Before the worker enters the workplace, the identification of the worker must be simultaneously confirmed for security, along with the confirmation of wearing personal protective equipment for personal safety. Current identity recognition systems are based on the face recognition method. Facial recognition systems based on deep learning have demonstrated excellent accuracy [1113]. The accuracy of these systems depends on the characteristics of the available training images, and the existing systems learn important facial features such as eyes, nose, lips, face edges, etc. When learning facial features, face occlusion with glasses, masks, etc. becomes an obstacle to learning important facial features and causes serious performance degradation in the identification system.
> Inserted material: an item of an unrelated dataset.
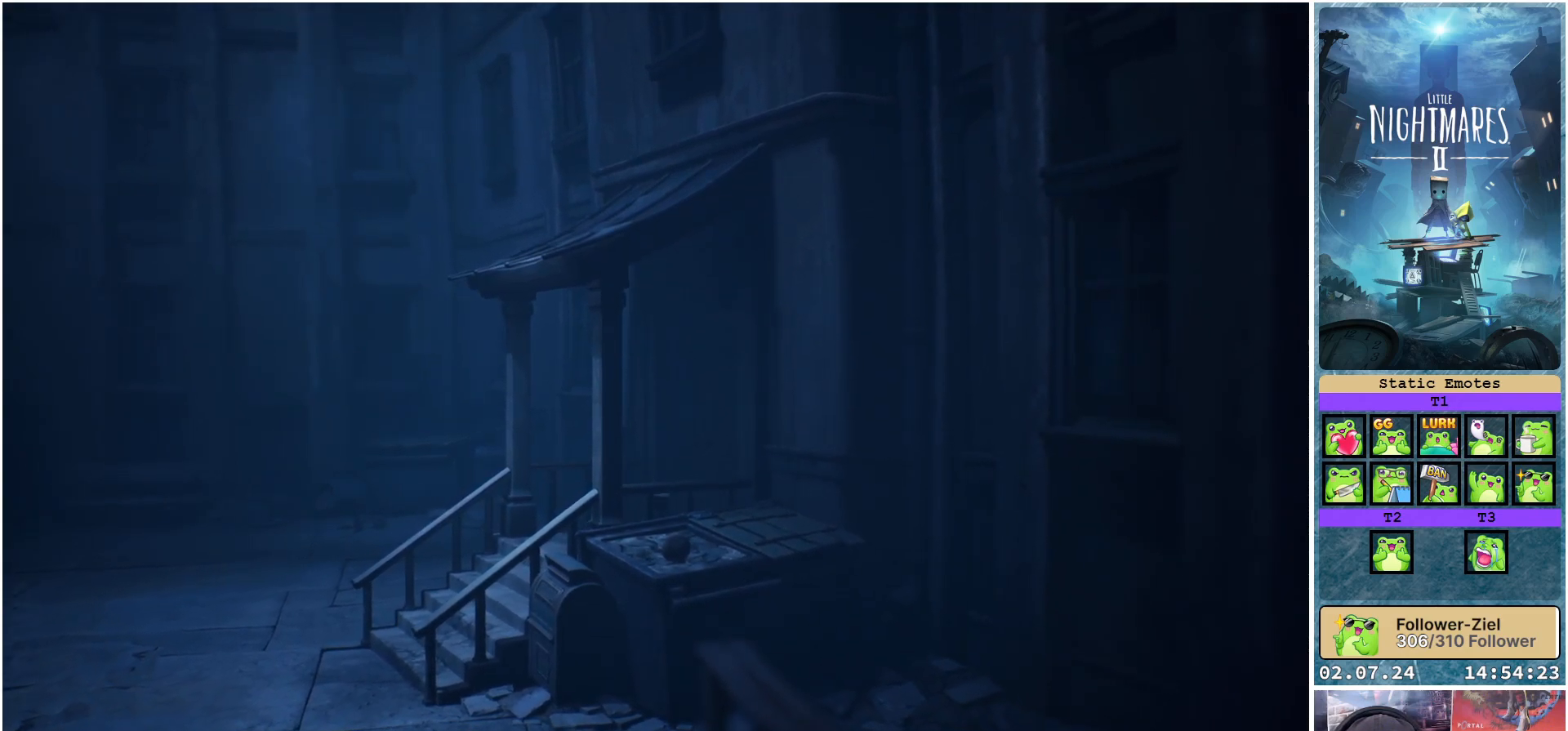
{"buttons": ["A", "R1"], "left_stick": "down", "right_stick": "center", "events": []}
Therefore, if we are wearing a mask with the existing face recognition system, we have to take it off when verifying our identity. This not only makes the authentication process cumbersome for users but also increases the risk of virus transmission. Therefore, it is necessary to develop a system that allows identification even when wearing a mask. In this paper, we propose a system that can confirm identity while wearing a mask. The algorithm for extracting facial features while wearing a mask is generated by transfer learning of Facenet using a masked face dataset containing only masked faces and a mixed face dataset containing both masked and unmasked faces. The optimal model is selected by comparing the performance of the two models generated by the two datasets. For worker identification, the SVM classifier [14] is trained by applying the dataset from which the Facenet was trained and tested.

Therefore, in this paper, a system that can detect a helmet and mask and confirm workers’ identities by face recognition before they enter the workplace is proposed. The proposed system combines the confirmation of compliance with the wearing of a safety helmet and mask and the confirmation of workers’ identity in real-time. The paper is organized as follows: Section 2 describes the related work on which this study is based. Section 3 explains the proposed method and analyzes the experimental results. Section 4 summarizes the proposed method and performance.

2  Related Work

2.1 YOLOv5

The YOLO algorithm [8] is one of the deep learning algorithms for object detection. As compared to other deep learning-based object detection algorithms, YOLO shows fast processing speed and YOLOv5 [10] is a recently announced algorithm, and the backbone, which plays a role in extracting important features from the input image, improves the learning ability by combining BottleNeck [15] and cross stage partial network (CSPNet) as well [16]. There are four types of backbones of YOLOv5 scuh as Yolov5s (small), Yolov5m (medium), Yolov5l (large), and Yolov5x (xlarge). All four models of YOLOv5 have the same backbone and head but are divided according to the model depth multiple and the number of channels per layer (layer channel multiple).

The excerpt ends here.